Os prejuízos vêm, segundo a professora, a curto e longo prazo. De imediato, o impedimento de acesso e acompanhamento nos estudos gera evasão escolar, queda no número de matrículas e defasagem no aprendizado.

“Nós temos aí um ano letivo inteiro bastante prejudicado e, agora em 2021, quase um semestre, novamente, com ensino comprometido. São professores que têm turmas de 40, 45 alunos e só tem presença de 8, 10 durante a aula remota. É preciso ser feito algo de forma imediata para garantir a presença dos estudantes na aula online. Tenho um exemplo próximo de uma mãe de três filhos, um deles aluno do 3º ano do ensino médio, e apenas um celular foi entregue a ele porque está concluindo. A mãe teve que optar qual filho iria acompanhar as aulas remotas, os outros dois do 8º ano e 6º ano estão sem estudar”, acrescenta.

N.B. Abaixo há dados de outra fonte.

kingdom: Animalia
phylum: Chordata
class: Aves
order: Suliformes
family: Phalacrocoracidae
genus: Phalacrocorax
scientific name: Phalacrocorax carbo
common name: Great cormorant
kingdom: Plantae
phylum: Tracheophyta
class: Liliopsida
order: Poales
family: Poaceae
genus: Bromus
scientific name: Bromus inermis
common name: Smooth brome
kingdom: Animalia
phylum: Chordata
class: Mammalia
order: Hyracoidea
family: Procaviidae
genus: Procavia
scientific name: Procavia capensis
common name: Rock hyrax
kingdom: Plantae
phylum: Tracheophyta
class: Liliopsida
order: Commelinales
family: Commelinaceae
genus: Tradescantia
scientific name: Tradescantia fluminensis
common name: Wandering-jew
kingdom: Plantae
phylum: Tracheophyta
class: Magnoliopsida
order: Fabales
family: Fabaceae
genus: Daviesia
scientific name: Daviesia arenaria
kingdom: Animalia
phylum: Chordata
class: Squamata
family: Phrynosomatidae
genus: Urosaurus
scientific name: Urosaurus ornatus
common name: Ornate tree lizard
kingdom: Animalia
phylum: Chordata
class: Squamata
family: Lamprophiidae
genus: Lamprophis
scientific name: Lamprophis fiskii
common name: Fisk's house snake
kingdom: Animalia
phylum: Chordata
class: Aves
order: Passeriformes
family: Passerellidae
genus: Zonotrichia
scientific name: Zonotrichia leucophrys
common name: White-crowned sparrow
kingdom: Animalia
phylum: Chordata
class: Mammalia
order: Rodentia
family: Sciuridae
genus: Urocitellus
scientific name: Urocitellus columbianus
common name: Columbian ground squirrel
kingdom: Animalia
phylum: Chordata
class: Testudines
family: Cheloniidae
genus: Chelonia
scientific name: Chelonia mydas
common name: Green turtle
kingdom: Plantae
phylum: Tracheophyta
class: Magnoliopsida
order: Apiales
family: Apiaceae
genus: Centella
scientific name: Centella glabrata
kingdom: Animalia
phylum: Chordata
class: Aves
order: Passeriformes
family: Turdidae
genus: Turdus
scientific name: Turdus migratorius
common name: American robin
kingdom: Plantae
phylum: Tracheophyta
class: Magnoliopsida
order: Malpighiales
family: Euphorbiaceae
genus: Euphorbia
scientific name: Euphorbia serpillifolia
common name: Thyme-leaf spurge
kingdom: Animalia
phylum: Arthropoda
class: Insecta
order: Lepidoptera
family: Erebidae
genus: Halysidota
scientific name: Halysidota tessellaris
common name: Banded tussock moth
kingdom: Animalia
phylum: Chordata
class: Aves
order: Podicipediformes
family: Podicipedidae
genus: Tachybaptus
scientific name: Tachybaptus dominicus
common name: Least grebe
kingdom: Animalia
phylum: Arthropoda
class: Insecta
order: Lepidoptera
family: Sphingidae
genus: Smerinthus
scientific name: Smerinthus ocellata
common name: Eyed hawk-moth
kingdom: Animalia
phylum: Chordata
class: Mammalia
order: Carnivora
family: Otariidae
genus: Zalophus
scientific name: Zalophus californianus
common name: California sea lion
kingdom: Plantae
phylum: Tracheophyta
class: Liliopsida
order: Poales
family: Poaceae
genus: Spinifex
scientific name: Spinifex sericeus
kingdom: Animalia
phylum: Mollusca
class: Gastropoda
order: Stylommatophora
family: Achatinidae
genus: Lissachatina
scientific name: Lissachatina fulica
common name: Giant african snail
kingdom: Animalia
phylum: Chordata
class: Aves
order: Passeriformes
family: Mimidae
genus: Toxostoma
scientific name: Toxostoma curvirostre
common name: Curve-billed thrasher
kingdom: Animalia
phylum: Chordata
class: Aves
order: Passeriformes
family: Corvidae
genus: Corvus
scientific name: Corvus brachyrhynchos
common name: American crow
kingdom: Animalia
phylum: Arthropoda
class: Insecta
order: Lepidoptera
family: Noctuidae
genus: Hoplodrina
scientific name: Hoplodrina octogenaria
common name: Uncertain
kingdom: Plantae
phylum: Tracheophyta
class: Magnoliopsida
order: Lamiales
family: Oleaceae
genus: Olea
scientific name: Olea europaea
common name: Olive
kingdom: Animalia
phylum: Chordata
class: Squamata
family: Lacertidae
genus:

Já a longo prazo, os reflexos são ainda mais profundos e vão aprofundar as disparidades sociais entre estudantes das classes mais pobres e das classes privilegiadas. “Isso é um prejuízo que vai se formando na aprendizagem dessas crianças, desses adolescentes que vai ser levado pelos próximos cinco, dez anos. O distanciamento entre os alunos da rede pública e da rede privada só vai aumentar. As oportunidades. Porque sabemos perfeitamente que os alunos da rede privada estão preparados, os alunos têm estrutura em casa para participar, já os da rede pública não. Não há política que garanta o acesso ao mínimo que os estudantes precisam”.